Peter Maude Fine Wines
2022, Château L'Évangile, POMEROL
$538.20 inc. GST
Bordeaux Blend: Merlot, Cabernet Franc, Cabernet Sauvignon
This château is situated in a prime position on the Pomerol plateau between Pétrus, La Conseillante and Cheval Blanc. The wines here are always smooth and seductive and are made by the team from Château Lafite. 2022 is a blend of 82% Merlot, 17.5% Cabernet Franc and 0.5% Cabernet Sauvignon.

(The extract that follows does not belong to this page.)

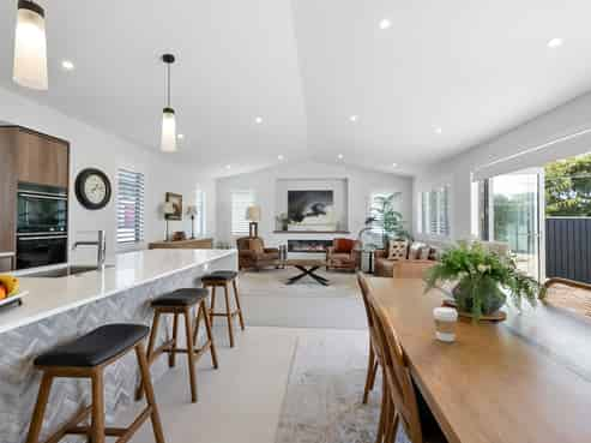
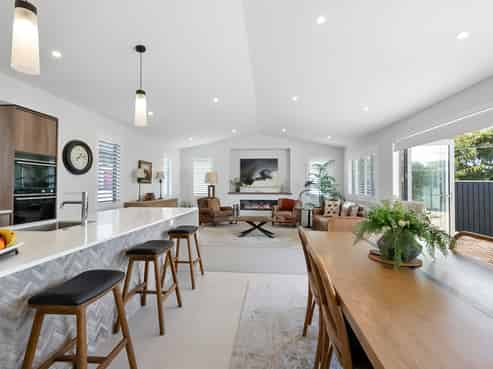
- coffee cup [433,306,459,342]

2022 L'Evangile is beautiful, offering up aromas of raspberries, vine smoke, black truffles, violets and gravely soil. Medium to full-bodied, supple and velvety, it's seamless and polished, with a bright core of fruit and powdery tannins that temper 2022's inherent sweetness of fruit to sophisticated effect. At this early stage, it appears that the estate's progress with regards to élevage continues too, as Evangile's creamy oak signature is much released, allowing the fruit—and this superb terroir—to take centre stage. 95-97 William Kelley, Wine Advocate.

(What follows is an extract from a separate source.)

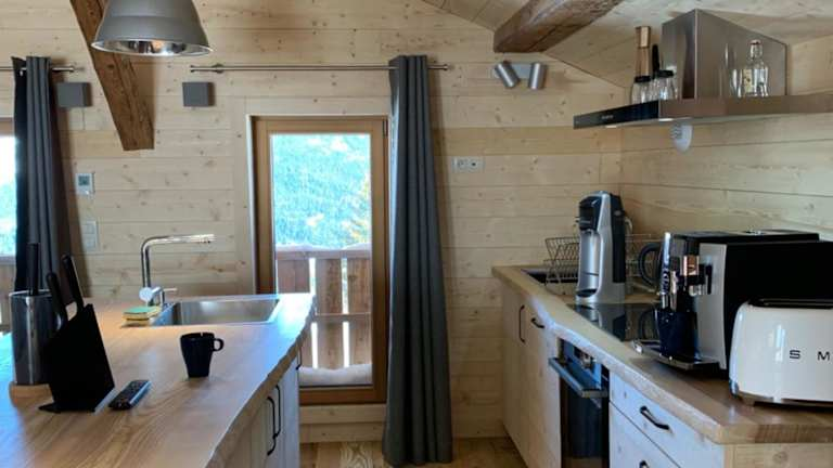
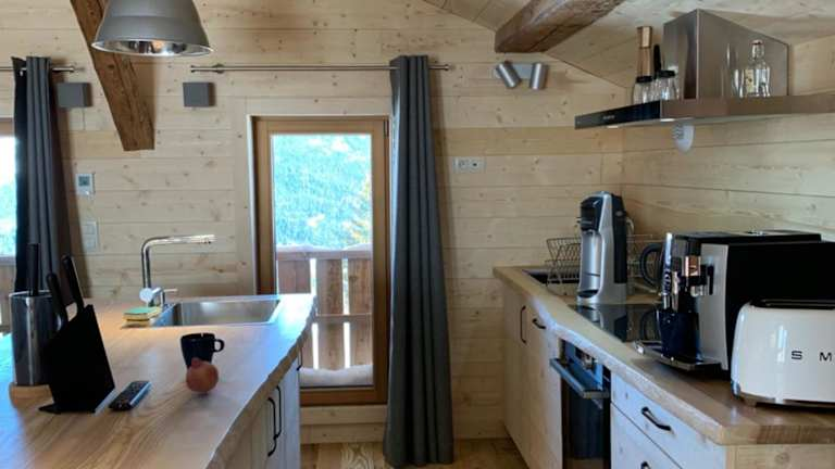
+ fruit [185,356,220,394]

The 2022 L'Evangile has similarities with neighbouring Cheval Blanc on the nose as if it's holding something back in a good way. Beautifully defined, dark berry fruit, crushed stone and bay leaf aromas are succinct and not showy. The palate is medium-bodied with a smooth, velvety entry. There's plenty of rondeur, nicely judged acidity, pliant tannins (more than Cheval Blanc?) and pure with a dab of white pepper and clove. Classic in style. A touch of desiccated orange rind appears on the aftertaste that was apparently there during the fermentation. Very harmonious on the finish. This is a lovely, discrete Pomerol from an estate moving in the right direction - fast. 95-97 Neal Martin, Vinous.
Fresh, wonderfully refined and gorgeously polished and long, with very fine tannins. Medium to full body. Crunchy fruit and chocolate, hazelnut and spice. Exciting to see how this tensioned beauty will evolve. Wonderful clarity. 96-97 James Suckling.

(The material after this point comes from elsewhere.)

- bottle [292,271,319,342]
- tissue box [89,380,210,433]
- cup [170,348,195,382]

Density combined with elegance, this has the intensity and spice of the vintage, with an emphasis on tight black fruits, a clear reflection of the phenolic concentration of the year, slow and steady tannic construction that brings in graphite. Unusually for L'Evangile this feels almost Left Bank in character, with its 28hl/h yield (compared to 33hl/h in 2020 but with almost 20% more berries this year, but they were such small sizes). 2nd year of organic. 95 Jane Anson.